• _To-do item A_
From the Wall Street passage, copy the stretch from "In 1988 the bank" through "SECURITIES SERVICING PROVIDER.".
• _To-do item B_
According to the Wall Street passage, what was the amount of the U.S. government's first-ever loan, which the Bank of New York issued?

• _Supplied passage_
○ ○ ○ ○

WALL STREET takes it name from the wall erected along the northern border of New Amsterdam, on the orders of Dutch director Peter Stuyvesant, in 1653, to protect the city against an invasion from the north by the British. The street also follows the line of the wall, which was a 9 ft (2.7 m) high wooden palisade that ran from the western shoreline, where Trinity Churchyard is now, to the eastern shoreline at Pearl Street. The defensive capabilities of the wall were never tested as New Amsterdam was given up without a fight, and the British demolished the wall in 1699. Since the establishment of a permanent home for the New York Stock Exchange at the junction of Wall Street and Broad Street in 1865, the term Wall Street has become synonymous with high finance and is often used to refer to the entire financial district of New York.
Across Broadway from Trinity Church is NO. 1 Wall Street, global headquarters of THE WORLD’S LARGEST DEPOSIT BANK, THE BANK OF NEW YORK MELLON CORPORATION. The 50-story, 654 ft (199 m) high art deco building was completed in 1931 to be the new headquarters of the Irving Trust Company, who moved here from the Woolworth Building. The pointed windows of No. 1 Wall Street mirror the Gothic design of Trinity Church, while the art deco interior is among the most splendid in New York.
In 1988 the Irving Trust Company was taken over by the Bank of New York.
The BANK OF NEW YORK was founded in 1784, not long after the departure of British troops from New York, by ALEXANDER HAMILTON and a number of prominent New York businessmen, among them ISAAC ROOSEVELT, great-great grandfather of Franklin D. Roosevelt. They all responded to an advertisement in the New York Packet for “Gentlemen of this City to establish a BANK on liberal principles.” Hamilton was chosen to write the bank’s constitution, and its first headquarters was established in the mansion home on Pearl Street of shipping merchant WILLIAM WALTON.
In 1789, as THE FIRST U.S. TREASURY SECRETARY, Hamilton was able to negotiate the U.S. GOVERNMENT’S FIRST-EVER LOAN. Issued by the Bank of New York, it was for $200,000 and was key to establishing the creditworthiness and economic independence of the new government.
The Bank of New York’s stock was THE FIRST CORPORATE STOCK TRADED ON THE NEW YORK STOCK EXCHANGE when the exchange was formed in 1792, and for the first 15 years of its existence the Bank of New York financed virtually all of New York’s commercial activity. As the industrial age got under way, the bank raised money for the Erie Canal, railroads, and the New York subway system.
In 1988 the bank moved to No. 1 Wall Street and in 2007 it merged with the MELLON FINANCIAL CORPORATION, creating the WORLD’S LARGEST SECURITIES SERVICING PROVIDER.

○ ○ ○ ○

• _Page text extracted_

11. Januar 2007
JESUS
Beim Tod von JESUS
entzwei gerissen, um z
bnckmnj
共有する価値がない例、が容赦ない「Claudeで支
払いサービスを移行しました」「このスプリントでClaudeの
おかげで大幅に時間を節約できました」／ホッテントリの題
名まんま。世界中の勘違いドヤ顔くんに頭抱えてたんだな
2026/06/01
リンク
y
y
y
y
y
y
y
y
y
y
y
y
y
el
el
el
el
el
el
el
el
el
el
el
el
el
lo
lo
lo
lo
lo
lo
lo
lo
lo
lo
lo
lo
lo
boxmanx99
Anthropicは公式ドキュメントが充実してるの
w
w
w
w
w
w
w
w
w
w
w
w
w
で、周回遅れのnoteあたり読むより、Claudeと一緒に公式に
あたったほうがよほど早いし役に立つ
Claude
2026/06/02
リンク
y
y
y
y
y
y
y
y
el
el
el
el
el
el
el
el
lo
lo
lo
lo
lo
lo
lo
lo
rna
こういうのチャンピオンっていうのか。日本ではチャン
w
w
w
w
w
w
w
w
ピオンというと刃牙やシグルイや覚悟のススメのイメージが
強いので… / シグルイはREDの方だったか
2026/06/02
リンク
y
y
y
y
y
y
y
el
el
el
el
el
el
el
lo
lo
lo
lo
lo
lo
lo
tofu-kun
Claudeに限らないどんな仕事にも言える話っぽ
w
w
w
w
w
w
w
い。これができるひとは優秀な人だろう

○ ○ ○ ○

• _Exercise solution A_
In 1988 the bank moved to No. 1 Wall Street and in 2007 it merged with the MELLON FINANCIAL CORPORATION, creating the WORLD’S LARGEST SECURITIES SERVICING PROVIDER.

• _Exercise solution B_
$200,000.